All Products
Search
Document Center

DataHub:Console command-line tool

Last Updated:Nov 11, 2021

Console command-line tool

Preparations

Download the datahub_console.tar.gz package and decompress the package. Enter the AccessKey pair and the endpoint in the datahub.properties file in the conf directory. After the configuration is complete, run the script in the bin directory.

Note:

  • Java Development Kit (JDK) 1.8 or later is used.

Instructions

Basic operations

  • View all executable commands.

  • Append another command to help to view the parameters required by the command. For example, run the help lt command to view the parameters required by the lt command.

help
  • Clear the screen.

clear
  • Exit the program.

exit
  • View the details of a command error. After a command error is reported, you can run the stacktrace command to view the error details.

stacktrace
  • Run a multi-command script.

script

Mange projects

  • Create a project.

cp -p test_project  -c test_comment
  • Delete a project.

dp -p test_project
  • Query projects.

lp

Manage topics

  • Create a topic.

    • -m: the data type of the topic. A value of BLOB indicates that a topic of the BLOB type is to be created. A value of TUPLE indicates that a topic of the TUPLE type is to be created.

    • The fields for a topic of the TUPLE type are in the format of [(fieldName,fieldType,isNull)]. Separate the fields with commas (,).

WORK INSTRUCTIONS
1. Rewrite the passage of the console tool page starting at "Download the datahub_console.tar.gz" and ending at "all executable commands.", replacing "endpoint" with "service address".
2. In two sentences, summarize the console tool page.

DATA PROVIDED

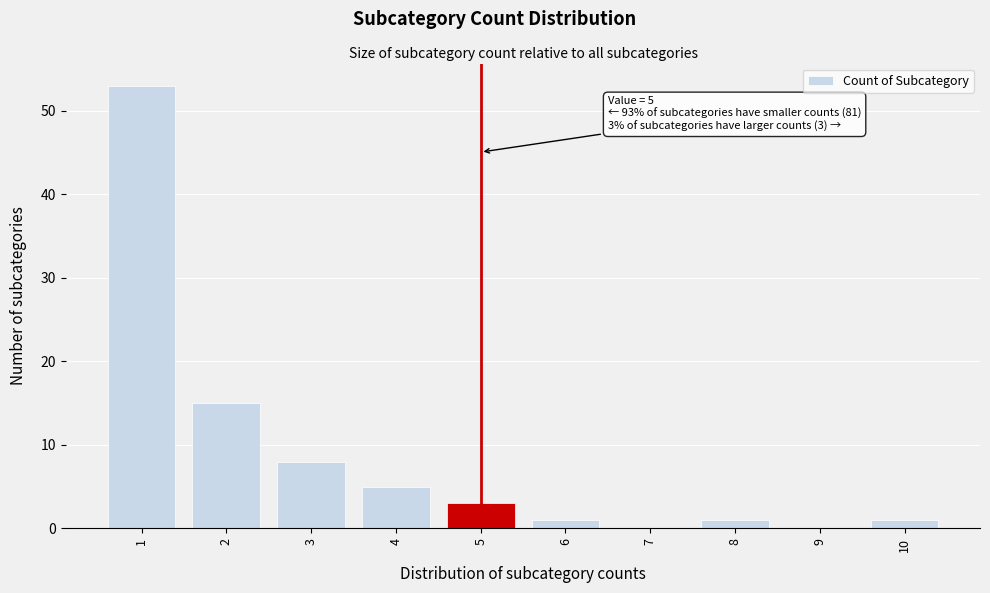

Which range on the x-axis has the tallest bar?

0.5 to 1.5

ANSWERS IN ORDER
1.
Download the datahub_console.tar.gz package and decompress the package. Enter the AccessKey pair and the service address in the datahub.properties file in the conf directory. After the configuration is complete, run the script in the bin directory.

Note:

  • Java Development Kit (JDK) 1.8 or later is used.

Instructions

Basic operations

  • View all executable commands.

2. To prepare the DataHub Console command-line tool, you download and decompress the datahub_console.tar.gz package, enter the AccessKey pair and the endpoint in the datahub.properties file in the conf directory, and run the script in the bin directory, with JDK 1.8 or later. The tool provides commands for basic operations such as help, clear, exit, stacktrace and script, for managing projects with cp, dp and lp, and for creating topics of the BLOB or TUPLE type.